Indeed, the ten $Sp\left(4\right)$ generators together with the five new generators form the Lie algebra for the group $SL(4,r)$. There are thus fifteen four-by-four matrices. They can be written in terms of the fifteen Majorana matrices, as given in Table 1.

#### 4.2. Local Isomorphism between O(3,3) and SL(4,r)

It is now possible to write fifteen six-by-six matrices that generate Lorentz transformations on the three space coordinates and three time coordinates [6]. However, those matrices are difficult to handle and do not show existing regularities. In this section, we write those matrices as two-by-two matrices of three-by-three matrices.

For this purpose, we construct four sets of three-by-three matrices given in Table 2. There are two sets of rotation generators
applicable to the space and time coordinates respectively.

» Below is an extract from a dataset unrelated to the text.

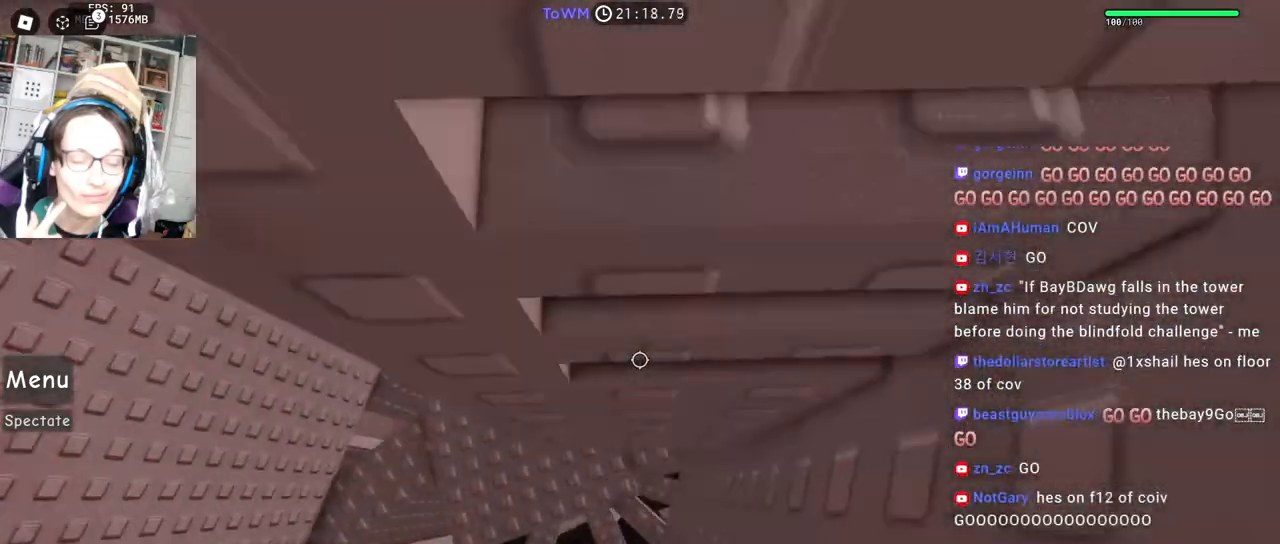
{"keys": ["w"], "mouse": ["right"], "events": [[150, "shift", "down"], [317, "shift", "up"]]}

$${L}_{i}=\left(\begin{array}{cc}{A}_{i}& 0\\ 0& 0\end{array}\right),\phantom{\rule{2.em}{0ex}}{S}_{i}=\left(\begin{array}{cc}0& 0\\ 0& {A}_{i}\end{array}\right)$$

There are also three sets of boost generators. In the two-by-two representation of the matrices given in Table 2, they are
where the three-by-three matrices ${A}_{i},{B}_{i},{C}_{i},$ and ${D}_{i}$ are given in Table 2, and $\tilde{{A}_{i}},\tilde{{B}_{i}},\tilde{{C}_{i}},\tilde{{D}_{i}}$ are their transposes respectively.

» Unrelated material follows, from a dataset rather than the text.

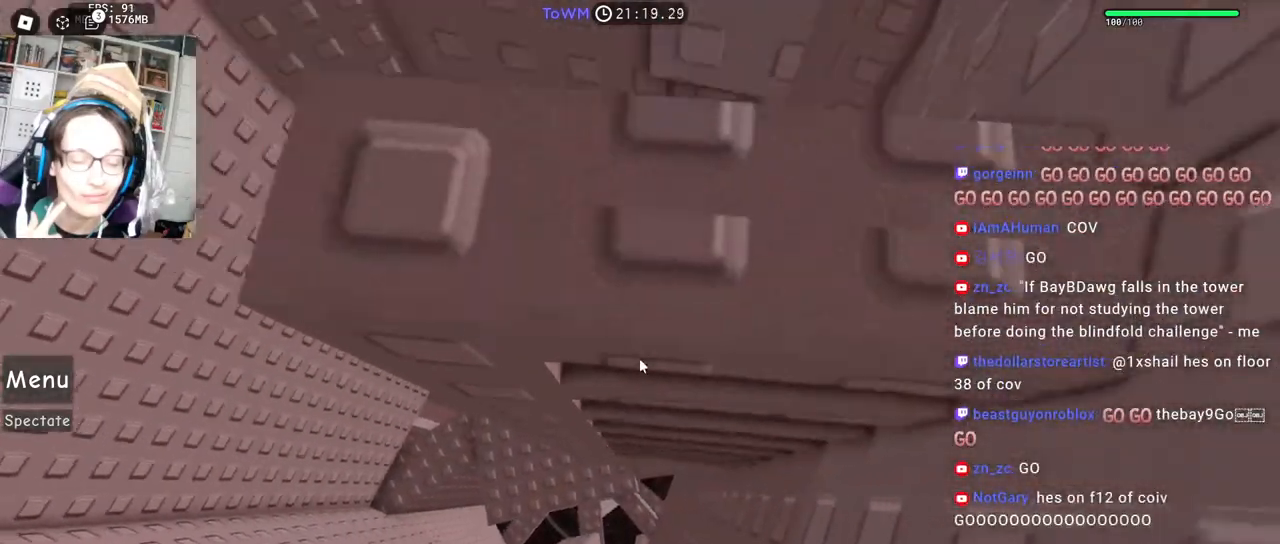
{"keys": [], "mouse": ["right"], "events": [[100, "w", "up"], [250, "w", "down"], [334, "w", "up"]]}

$${K}_{i}=\left(\begin{array}{cc}0& {B}_{i}\\ \tilde{{B}_{i}}& 0\end{array}\right),\phantom{\rule{1.em}{0ex}}{Q}_{i}=\left(\begin{array}{cc}0& {C}_{i}\\ \tilde{{C}_{i}}& 0\end{array}\right),\phantom{\rule{1.em}{0ex}}{G}_{i}=\left(\begin{array}{cc}0& {D}_{i}\\ \tilde{{D}_{i}}& 0\end{array}\right)$$

**Table 2.**Three-by-three matrices constituting the two-by-two representation of generators of the $O(3,3)$ group.

i = 1 | i = 2 | i = 3 | |

${A}_{i}$ | $\left(\begin{array}{ccc}0& 0& 0\\ 0& 0& -i\\ 0& i& 0\end{array}\right)$ | $\left(\begin{array}{ccc}0& 0& i\\ 0& 0& 0\\ -i& 0& 0\end{array}\right)$ | $\left(\begin{array}{ccc}0& -i& 0\\ i& 0& 0\\ 0& 0& 0\end{array}\right)$ |

${B}_{i}$ | $\left(\begin{array}{ccc}i& 0& 0\\ 0& 0& 0\\ 0& 0& 0\end{array}\right)$ | $\left(\begin{array}{ccc}0& 0& 0\\ i& 0& 0\\ 0& 0& 0\end{array}\right)$ | $\left(\begin{array}{ccc}0& 0& 0\\ 0& 0& 0\\ i& 0& 0\end{array}\right)$ |

${C}_{i}$ | $\left(\begin{array}{ccc}0& i& 0\\ 0& 0& 0\\ 0& 0& 0\end{array}\right)$ | $\left(\begin{array}{ccc}0& 0& 0\\ 0& i& 0\\ 0& 0& 0\end{array}\right)$ | $\left(\begin{array}{ccc}0& 0& 0\\ 0& 0& 0\\ 0& i& 0\end{array}\right)$ |

${D}_{i}$ | $\left(\begin{array}{ccc}0& 0& i\\ 0& 0& 0\\ 0& 0& 0\end{array}\right)$ | $\left(\begin{array}{ccc}0& 0& 0\\ 0& 0& i\\ 0& 0& 0\end{array}\right)$ | $\left(\begin{array}{ccc}0& 0& 0\\ 0& 0& 0\\ 0& 0& i\end{array}\right)$ |

There is a four-by-four Majorana matrix corresponding to each of these fifteen six-by-six matrices, as given in Table 1.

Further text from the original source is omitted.